Der Drang wird übergross, Emilys Smartphone in die Seine zu werfen.

Im «New Yorker» stand schon nach Staffel eins ein Essay, der «Emily in Paris» zu einem neuen, aber eigentlich altbekannten Genre von Fernsehunterhaltung erklärte: zu Ambient-TV. Etwas, das man im Hintergrund laufen lässt, während man irgendetwas anderes tut. Früher wäre das Bügeln gewesen. Heute ist es Smartphonescrollen. Wenn man zwischendurch aufblickt, steckt Emily immer noch in lustigen Kleidern und einem vorhersehbaren Liebesdreieck.

Und doch: Eine ganz subtile Kritik an Emilys Hyperaffirmation kann man in der Serie zumindest vermuten. Denn anders als in «Sex and the City» ist Emily nicht als ungebrochen positive Identifikationsfigur gemeint. Alle wollten wie Carrie Bradshaw sein. Aber man will um Gottes willen bloss nicht sein wie Emily, diese grossäugig-naive, immer leistungsbereite, aber seelenlose Audrey Hepburn des Digitalkapitalismus. Spätestens nach ein paar Folgen wird der Drang übergross, ihr Smartphone in die Seine zu werfen. Unerreichbar für ihre Chefin und abgekoppelt von der Likesammelmaschine Instagram. Ein Vorbild ist Emily nicht.

Traumtochter jedes bildschirmskeptischen Bildungsbürgers: Wednesday Addams.

Die andere Serienheldin dieses Winters hat da schon mehr Potenzial. Wednesday Addams ist das andere Extrem: Ein Teenager der Gegenwart, der völlig ohne Smartphone lebt. Ein schwarz gekleidetes Goth-Girl, misanthropisch, selbstgenügsam und abweisend. «Ich will kein Sklave digitaler Technologien sein», sagt sie.

Ihre Mutter drückt ihr zum Abschied vor dem neuen Internat ein Köfferchen mit einer Kristallkugel in die Hand, damit sie im Notfall Kontakt aufnehmen kann. Ansonsten treibt Wednesday zwar einigen Schabernack – gleich zu Beginn wirft sie zum Beispiel einen Schwarm Piranhas ins Schwimmbecken ihrer Schule. Aber andererseits ist sie auch die Traumtochter jedes bildschirmskeptischen Bildungsbürgers: Spielt im Mondschein Cellosonaten, tippt Romane in eine altertümliche Schreibmaschine und hat Italienisch gelernt, um Machiavelli im Original lesen zu können.

Wednesday gilt als Freak, weil sie keine Textnachrichten verschickt.

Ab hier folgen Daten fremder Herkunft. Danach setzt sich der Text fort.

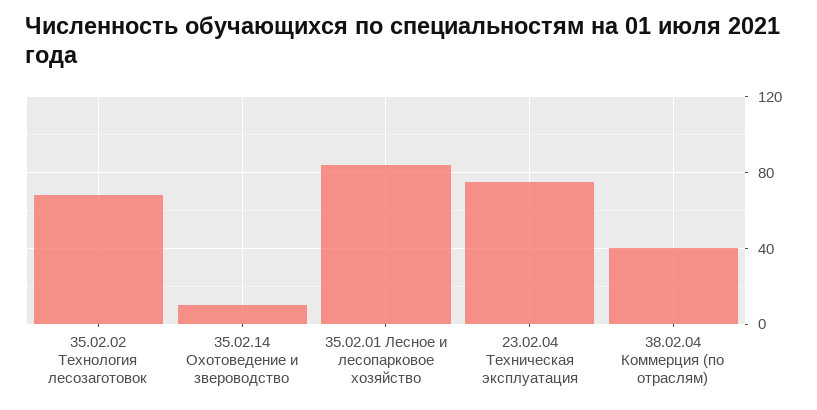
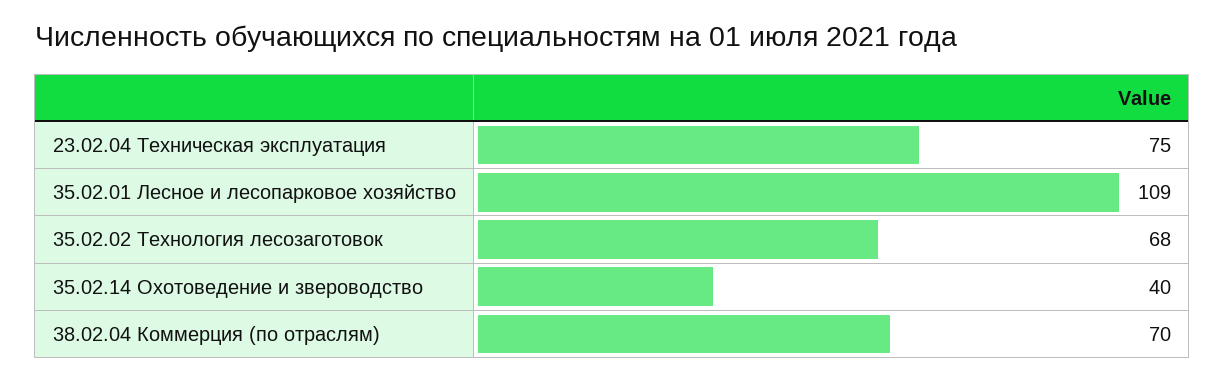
35.02.14 Охотоведение и звероводство: 10 -> 40
35.02.01 Лесное и лесопарковое хозяйство: 85 -> 109
38.02.04 Коммерция (по отраслям): 40 -> 70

Ihre Weigerung, ein Smartphone zu benutzen (in einer Szene sieht man sie sogar in einer Telefonzelle!), nutzt die Serie als Kern einer Charakterzeichnung der maximalen Verweigerung. In einer Gemeinschaft von Aussenseitern wie der von Wednesdays Schule Nevermore, zu der Meerjungfrauen gehören, Werwölfe und Telekinetiker – ist sie der «Freak», weil sie kein Tiktok-Konto hat und keine Textnachrichten verschickt.

Eine stärkere Absage an die Gesellschaft ist nicht mehr vorstellbar. Wo Emily Cooper ohne Unterlass die Bestätigung ihrer Chefinnen, Kollegen, Kunden und Liebhaber sucht, könnte es Wednesday Addams nicht egaler sein, was andere über sie denken.

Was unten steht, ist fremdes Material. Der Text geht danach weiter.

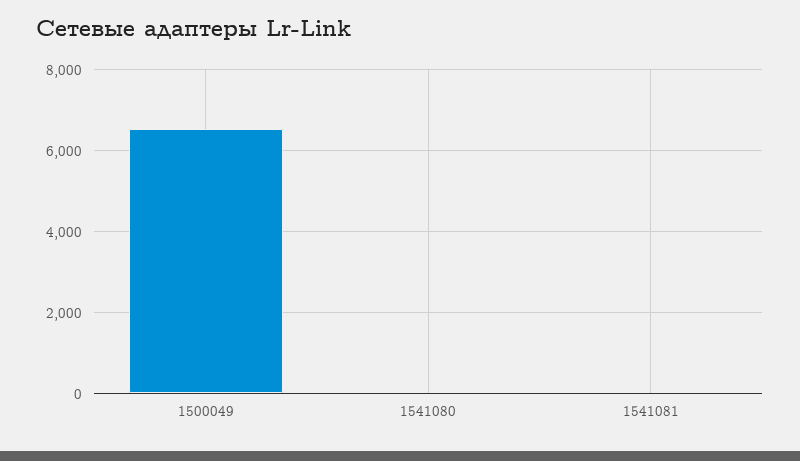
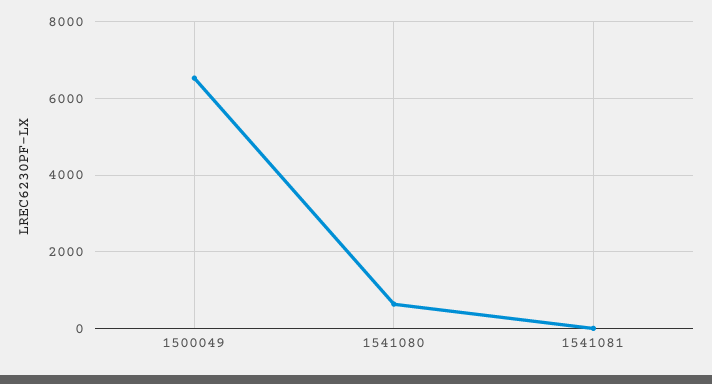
1541080: 0 -> 600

Allerdings: Ihr Coming-of-Age besteht dann doch darin, in der Gesellschaft anzukommen. Weniger unbarmherzig zu anderen zu sein, ohne sich dabei selbst zu verraten. Dass sie darin im Lauf der ersten Staffel Fortschritte gemacht hat, soll schliesslich eine Szene beim Abschied vor den grossen Ferien zeigen. Da überreicht ein Mitschüler – und Verehrer – ihr ein schwarzes Kistchen. Und was ist drin? Natürlich ein Smartphone.